I know what you're going to say: "They have!" And yes, they have. There have been lots of Olympics games. Even Mario & Sonic put aside old rivalries to compete, though it's obviously unfair having those characters against each other because Mario is always going to win a plumb-off. And actually, while it says they're at the Olympic Games, I've been watching and they're not, you know, they're not there. So that's a lie, Sega. A big fat lie.
But I don't mean that kind of Olympics game. I don't mean the kind of game that's filled with mini-games you have to button-mash your way to victory in, although I do rather enjoy this because everyone looks silly while playing. It's a lot of fun. But I'm talking about something a bit deeper. Because what really struck me while watching Tokyo 2020/2021 - I'm still watching it (I'm watching it right now) - was how powerful the human stories are in it.
The love and comradery within the skateboard family, it's heartwarming ❤️ When all the other skaters raised up Misugu Okamoto as a winner to cheer her up even after she fell because they know she's an absolute star ✨#skateboarding #Olympics https://t.co/eIKHuuehOn— 𝐸𝓏𝓇𝒶 𝓌𝓇𝒾𝓉𝑒𝓈 🌈💕📘 (@EzraLoAcire) August 4, 2021
That moment when Simone Biles pulled out of the team gymnastics: that was one of the moments of the games. But it wasn't because she won or got the highest score, it was because she was suddenly human. That conversation about mental health that arose afterwards was brilliant, and sorely needed. Did anyone see GB diver Chris Mears on the BBC shortly afterwards, opening up about his battle with depression following his Rio 2016 diving gold? It was a wonderfully refreshing moment of TV, and brave of him to share it. I would never have considered a gold medal could have that effect.
There's so much we don't know about these athletes. What we see are chiselled bodies and people who are capable of the extraordinary. But we don't see the process that got them there. We don't see the 5am training runs in the rain, while stragglers from the night before are still staggering home drunk. We don't see the sacrifice, the tears, the injuries, the lifetimes of commitment. We don't see the people. But at the best moments of the Olympics, this all bursts through.
It's in moments like Dina Asher-Smith telling a BBC camera crew she won't be running in the 200 meters, an event she is world champion in, because she hasn't recovered fully from an injury, and tears of sad realisation are streaming down her cheeks.
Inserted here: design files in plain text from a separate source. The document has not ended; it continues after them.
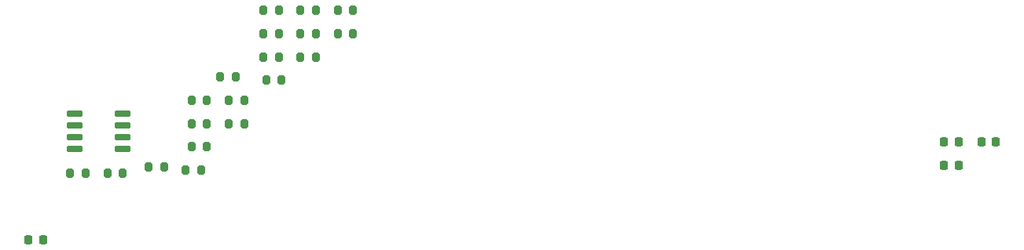
<source format=gbr>
%TF.GenerationSoftware,KiCad,Pcbnew,(6.0.8)*%
%TF.CreationDate,2022-11-08T10:52:10+01:00*%
%TF.ProjectId,TVZ_KTM_ApplicationBoard,54565a5f-4b54-44d5-9f41-70706c696361,rev?*%
%TF.SameCoordinates,Original*%
%TF.FileFunction,Paste,Top*%
%TF.FilePolarity,Positive*%
%FSLAX46Y46*%
G04 Gerber Fmt 4.6, Leading zero omitted, Abs format (unit mm)*
G04 Created by KiCad (PCBNEW (6.0.8)) date 2022-11-08 10:52:10*
%MOMM*%
%LPD*%
G01*
G04 APERTURE LIST*
G04 Aperture macros list*
%AMRoundRect*
0 Rectangle with rounded corners*
0 $1 Rounding radius*
0 $2 $3 $4 $5 $6 $7 $8 $9 X,Y pos of 4 corners*
0 Add a 4 corners polygon primitive as box body*
4,1,4,$2,$3,$4,$5,$6,$7,$8,$9,$2,$3,0*
0 Add four circle primitives for the rounded corners*
1,1,$1+$1,$2,$3*
1,1,$1+$1,$4,$5*
1,1,$1+$1,$6,$7*
1,1,$1+$1,$8,$9*
0 Add four rect primitives between the rounded corners*
20,1,$1+$1,$2,$3,$4,$5,0*
20,1,$1+$1,$4,$5,$6,$7,0*
20,1,$1+$1,$6,$7,$8,$9,0*
20,1,$1+$1,$8,$9,$2,$3,0*%
G04 Aperture macros list end*
%ADD10RoundRect,0.150000X-0.725000X-0.150000X0.725000X-0.150000X0.725000X0.150000X-0.725000X0.150000X0*%
%ADD11RoundRect,0.200000X-0.200000X-0.275000X0.200000X-0.275000X0.200000X0.275000X-0.200000X0.275000X0*%
%ADD12RoundRect,0.225000X-0.225000X-0.250000X0.225000X-0.250000X0.225000X0.250000X-0.225000X0.250000X0*%
G04 APERTURE END LIST*
D10*
%TO.C,U1*%
X120535000Y-87935000D03*
X120535000Y-89205000D03*
X120535000Y-90475000D03*
X120535000Y-91745000D03*
X125685000Y-91745000D03*
X125685000Y-90475000D03*
X125685000Y-89205000D03*
X125685000Y-87935000D03*
%TD*%
D11*
%TO.C,R19*%
X137175000Y-89000000D03*
X138825000Y-89000000D03*
%TD*%
%TO.C,R18*%
X132525000Y-94020000D03*
X134175000Y-94020000D03*
%TD*%
%TO.C,R17*%
X144885000Y-81800000D03*
X146535000Y-81800000D03*
%TD*%
%TO.C,R16*%
X133165000Y-89000000D03*
X134815000Y-89000000D03*
%TD*%
%TO.C,R15*%
X128515000Y-93680000D03*
X130165000Y-93680000D03*
%TD*%
%TO.C,R14*%
X133165000Y-91510000D03*
X134815000Y-91510000D03*
%TD*%
%TO.C,R13*%
X144885000Y-76780000D03*
X146535000Y-76780000D03*
%TD*%
%TO.C,R12*%
X137175000Y-86490000D03*
X138825000Y-86490000D03*
%TD*%
%TO.C,R11*%
X148895000Y-76780000D03*
X150545000Y-76780000D03*
%TD*%
%TO.C,R10*%
X140875000Y-76780000D03*
X142525000Y-76780000D03*
%TD*%
%TO.C,R9*%
X136225000Y-83980000D03*
X137875000Y-83980000D03*
%TD*%
%TO.C,R8*%
X133165000Y-86490000D03*
X134815000Y-86490000D03*
%TD*%
%TO.C,R7*%
X140875000Y-79290000D03*
X142525000Y-79290000D03*
%TD*%
%TO.C,R6*%
X141185000Y-84310000D03*
X142835000Y-84310000D03*
%TD*%
%TO.C,R5*%
X148895000Y-79290000D03*
X150545000Y-79290000D03*
%TD*%
%TO.C,R4*%
X120065000Y-94320000D03*
X121715000Y-94320000D03*
%TD*%
%TO.C,R3*%
X140875000Y-81800000D03*
X142525000Y-81800000D03*
%TD*%
%TO.C,R2*%
X144885000Y-79290000D03*
X146535000Y-79290000D03*
%TD*%
%TO.C,R1*%
X124075000Y-94320000D03*
X125725000Y-94320000D03*
%TD*%
D12*
%TO.C,C4*%
X214215000Y-91000000D03*
X215765000Y-91000000D03*
%TD*%
%TO.C,C3*%
X218225000Y-91000000D03*
X219775000Y-91000000D03*
%TD*%
%TO.C,C2*%
X214215000Y-93510000D03*
X215765000Y-93510000D03*
%TD*%
%TO.C,C1*%
X115585000Y-101540000D03*
X117135000Y-101540000D03*
%TD*%
M02*

</source>
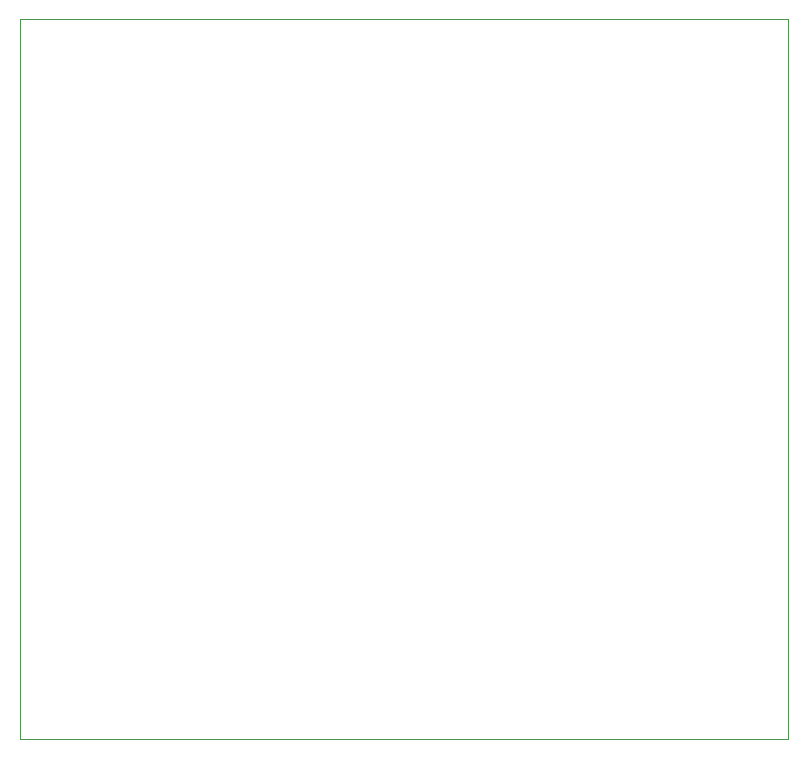
<source format=gbr>
%TF.GenerationSoftware,KiCad,Pcbnew,7.0.9*%
%TF.CreationDate,2025-08-10T16:09:39+02:00*%
%TF.ProjectId,Kicad_Projet_Sons_HW896_V1,4b696361-645f-4507-926f-6a65745f536f,rev?*%
%TF.SameCoordinates,Original*%
%TF.FileFunction,Profile,NP*%
%FSLAX46Y46*%
G04 Gerber Fmt 4.6, Leading zero omitted, Abs format (unit mm)*
G04 Created by KiCad (PCBNEW 7.0.9) date 2025-08-10 16:09:39*
%MOMM*%
%LPD*%
G01*
G04 APERTURE LIST*
%TA.AperFunction,Profile*%
%ADD10C,0.100000*%
%TD*%
G04 APERTURE END LIST*
D10*
X113000000Y-108000000D02*
X113000000Y-47000000D01*
X178000000Y-47000000D02*
X178000000Y-108000000D01*
X113000000Y-47000000D02*
X178000000Y-47000000D01*
X178000000Y-108000000D02*
X113000000Y-108000000D01*
M02*

</source>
It's in the moment cameras are stuck in the faces of boxers who've narrowly lost out mere moments before, and are now coming to terms with this live on air. Unsurprisingly, they don't have much to say, and if I were the interviewer, I'd acknowledge that, but in these moments their humanity beams through.
These are moments of heartbreak. But what about the moment Qatari high jumper Muta Essa Barshim and Italian high jumper Gianmarco Tamberi decided to share the Olympic gold? A look, a nod, and then a rush of realisation that it was actually happening, something historic, and then pure, unchecked emotion as it does - the held emotion of months and years before. It was absolute magic.
It's moments like these that light up the Olympic Games. Sure, world records are nice, and sure, medals are nice, but it's the moments we see humans which we relate to. How much is a medal really worth without the human effort it takes to win it, anyway? And think how many humans are involved: there are more than ten thousand athletes at the Tokyo Games. How much do we know about each of them? They are more than just sporting avatars. Isn't it a shame we don't have a gaming experience that tries to get a bit closer?